Anderson writes in his his classic text, that nationalism creates imagined community, "because regardless of the actual inequality and exploitation that may prevail...the nation is always conceived as a deep horizontal comradeship." That same comradeship can be extended to notions of race and class in this country. In his stand up routine, "Never Scared," Chris Rock argues that there is not a white man in the audience that would trade places with him even though he is relatively well off. Let's be honest, Chris Rock is a millionaire. Rock points out that due to the psychological wage of whiteness, a white man is going to see how far it [whiteness] will take him.

The Lending Tree commercial depicts a white man who seems to be living the good life. His children are in "good schools". He lives in a "good neighborhood." He drives a "good car." However, the lie is that he is drowning in a towering wave of debt to keep up the facade and his membership in this "community." His middle-class ideology is propped up upon the frivolous and indeed dangerous patterns of lending and speculation that have continually marred this nation's economy even during the antebellum era.

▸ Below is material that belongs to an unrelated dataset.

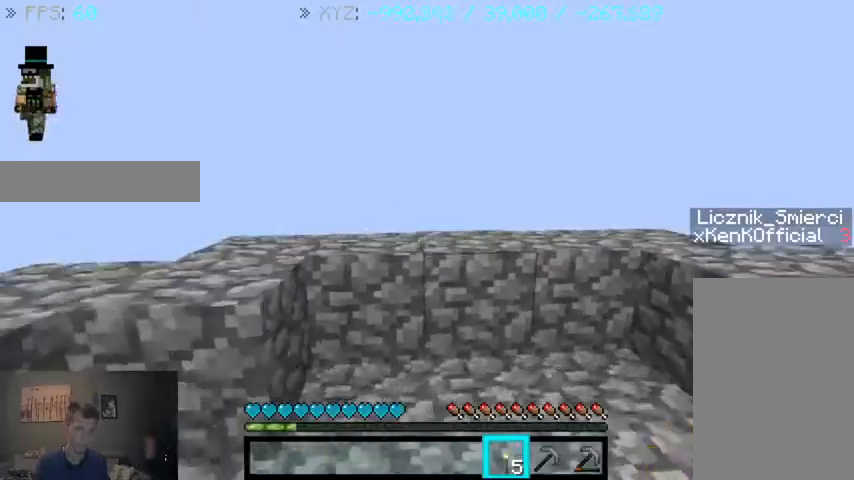
{"keys": [], "mouse": [], "events": [[167, "d", "up"], [233, "w", "up"], [333, "mouse_right", "down"], [467, "mouse_right", "up"]]}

The leader of the current regime in America, President Bush says "Investors should know that the United States government is taking action to restore confidence in America's financial markets so they can thrive again." Confidence. That is the name of the game and that confidence has been shaken to the core. It may not look like it now, but just remember Black Monday back in 1987 (October 19). Let us see what the month of October has in store for Wall Street.

I'm not alone in my thinking. Robert Reich, currently a professor at UC-Berkeley, was Labor Secretary under Bill Clinton. He mentioned that "This [financial crisis] could be comparable to the Great Depression in terms of just its effect on financial markets."

$11,315,000,000,000...(the new debt)...why do I hear Diddy in the back of my mind saying, "Take that, take that!"

Thursday, September 18, 2008

From Iron Man to Al Jolson

Recently I decided to check out a new movie by Ben Stiller called, Tropic Thunder. The premise if the film is four or five well known actors have been selected to make the mother of all war movies, where the backdrop for the film is Vietnam. The comedy includes names such as Jack Black, Stiller, a surprise cameo by Tom Cruise, but what was most intriguing or disturbing to me was Robert Downey, Jr.'s portrayal of an Australian-born method actor who goes through some sort of procedure to to darken his skin to play one of the main characters who is African American. This is why initially when I heard of the film I protested seeing it. I thought to myself, "are they really going to do black face in the twenty-first century?"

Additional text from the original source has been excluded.